Federal officials have identified three “hot spots” of intense contamination — and the source of cancer-causing toxic vapors — along the polluted Gowanus Canal, according to the Brooklyn Paper.
The officials remained mum last week about what risks the gunk poses to humans and animals — but they did reveal that an astonishing 90 percent of pollutants in the canal originate from just three sites along the 1.8-mile waterway.
he terrible trio mirrors locations where gas plants once stood: Metropolitan Works, at 12th Street and the canal; Fulton Municipal Works, at Degraw Street and Third Avenue; and Citizens Gas Company, at Smith and Fifth streets.
From the 1860s to the late 1950s, the companies literally helped fuel the Industrial Revolution — but in the process, generated a by-product called coal tar, a substance containing an array of hazardous compounds.
The foul tar has since seeped deep underground, where it continues to migrate into the fetid waterway, its presence confirmed by an oily surface sheen. The tar can also be gasified, producing cancer-causing vapors.
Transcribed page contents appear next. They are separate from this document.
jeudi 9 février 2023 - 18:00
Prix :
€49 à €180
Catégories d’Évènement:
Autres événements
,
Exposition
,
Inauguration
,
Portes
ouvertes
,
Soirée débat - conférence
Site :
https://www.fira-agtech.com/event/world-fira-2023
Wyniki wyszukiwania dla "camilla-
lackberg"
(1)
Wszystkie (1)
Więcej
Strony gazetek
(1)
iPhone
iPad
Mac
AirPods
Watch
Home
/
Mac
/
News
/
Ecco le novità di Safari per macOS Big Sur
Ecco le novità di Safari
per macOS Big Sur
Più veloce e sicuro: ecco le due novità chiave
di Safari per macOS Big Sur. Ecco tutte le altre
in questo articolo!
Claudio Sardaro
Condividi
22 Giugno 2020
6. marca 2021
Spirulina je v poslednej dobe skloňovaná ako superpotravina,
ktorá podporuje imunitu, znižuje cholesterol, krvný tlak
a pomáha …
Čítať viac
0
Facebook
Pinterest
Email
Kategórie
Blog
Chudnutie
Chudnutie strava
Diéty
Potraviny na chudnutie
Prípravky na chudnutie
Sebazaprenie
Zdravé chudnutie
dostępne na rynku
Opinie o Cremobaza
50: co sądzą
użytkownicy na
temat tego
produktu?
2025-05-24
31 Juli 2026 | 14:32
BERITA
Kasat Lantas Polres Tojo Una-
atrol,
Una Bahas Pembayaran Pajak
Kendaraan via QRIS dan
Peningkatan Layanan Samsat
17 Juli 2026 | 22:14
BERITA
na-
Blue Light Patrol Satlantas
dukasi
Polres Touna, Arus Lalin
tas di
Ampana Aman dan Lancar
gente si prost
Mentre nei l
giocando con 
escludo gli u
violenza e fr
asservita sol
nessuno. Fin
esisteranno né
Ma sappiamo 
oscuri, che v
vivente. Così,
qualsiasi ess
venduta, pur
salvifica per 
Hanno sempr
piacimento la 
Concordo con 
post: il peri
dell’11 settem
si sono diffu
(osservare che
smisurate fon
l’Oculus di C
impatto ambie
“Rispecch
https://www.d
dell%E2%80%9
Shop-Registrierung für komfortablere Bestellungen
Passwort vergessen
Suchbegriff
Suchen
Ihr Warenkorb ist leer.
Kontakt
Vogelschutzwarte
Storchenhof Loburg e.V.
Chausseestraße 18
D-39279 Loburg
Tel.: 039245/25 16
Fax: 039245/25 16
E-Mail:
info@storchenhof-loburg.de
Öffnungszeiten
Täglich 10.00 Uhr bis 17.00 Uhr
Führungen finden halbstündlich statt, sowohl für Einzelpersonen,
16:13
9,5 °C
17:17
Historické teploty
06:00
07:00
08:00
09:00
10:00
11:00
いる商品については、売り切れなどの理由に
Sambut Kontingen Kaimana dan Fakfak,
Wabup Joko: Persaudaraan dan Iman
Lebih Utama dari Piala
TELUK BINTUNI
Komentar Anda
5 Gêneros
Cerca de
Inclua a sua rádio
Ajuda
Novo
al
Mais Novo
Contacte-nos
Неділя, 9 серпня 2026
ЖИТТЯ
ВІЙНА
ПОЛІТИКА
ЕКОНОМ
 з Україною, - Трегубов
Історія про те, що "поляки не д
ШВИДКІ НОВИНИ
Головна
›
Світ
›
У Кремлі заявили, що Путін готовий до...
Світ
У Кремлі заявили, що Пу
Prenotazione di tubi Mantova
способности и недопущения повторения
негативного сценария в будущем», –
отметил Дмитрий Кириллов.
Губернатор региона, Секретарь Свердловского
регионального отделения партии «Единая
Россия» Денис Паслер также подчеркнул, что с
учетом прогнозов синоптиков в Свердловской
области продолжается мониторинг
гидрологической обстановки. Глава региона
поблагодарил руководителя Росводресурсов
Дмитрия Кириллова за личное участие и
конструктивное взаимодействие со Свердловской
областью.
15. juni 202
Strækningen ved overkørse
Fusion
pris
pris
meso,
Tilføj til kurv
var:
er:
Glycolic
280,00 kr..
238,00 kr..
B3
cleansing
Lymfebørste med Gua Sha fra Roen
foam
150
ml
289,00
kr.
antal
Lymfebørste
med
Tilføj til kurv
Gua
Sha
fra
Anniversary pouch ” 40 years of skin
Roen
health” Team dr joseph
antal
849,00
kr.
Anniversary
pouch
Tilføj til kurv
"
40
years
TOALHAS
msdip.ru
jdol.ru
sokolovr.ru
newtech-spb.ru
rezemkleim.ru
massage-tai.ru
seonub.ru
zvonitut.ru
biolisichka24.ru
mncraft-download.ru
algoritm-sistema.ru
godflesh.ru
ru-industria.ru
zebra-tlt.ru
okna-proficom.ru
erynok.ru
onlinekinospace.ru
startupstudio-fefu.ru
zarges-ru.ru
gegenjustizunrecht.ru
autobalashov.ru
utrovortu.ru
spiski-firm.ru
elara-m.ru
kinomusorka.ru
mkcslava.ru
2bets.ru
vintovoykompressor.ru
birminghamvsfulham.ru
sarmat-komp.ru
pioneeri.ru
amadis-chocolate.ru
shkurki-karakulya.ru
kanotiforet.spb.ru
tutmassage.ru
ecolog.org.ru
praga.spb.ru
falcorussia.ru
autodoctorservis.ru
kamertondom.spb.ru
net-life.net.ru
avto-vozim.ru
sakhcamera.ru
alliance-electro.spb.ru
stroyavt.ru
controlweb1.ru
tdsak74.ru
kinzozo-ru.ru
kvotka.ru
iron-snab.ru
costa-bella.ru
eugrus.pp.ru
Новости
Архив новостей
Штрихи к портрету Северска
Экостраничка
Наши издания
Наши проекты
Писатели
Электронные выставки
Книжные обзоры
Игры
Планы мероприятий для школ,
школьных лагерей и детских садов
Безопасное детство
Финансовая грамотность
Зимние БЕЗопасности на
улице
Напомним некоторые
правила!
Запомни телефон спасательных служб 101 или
The agency is sifting through a mountain of data it collected since the canal was named a Superfund site last March, a recognition of its status as one of the nation’s most polluted waterways. Once that work is completed, said Walter Mugdan, a regional director with the Environmental Protection Agency, officials will “determine what to do to clean it” — a process that will take 10 to 12 years, and cost $500 million.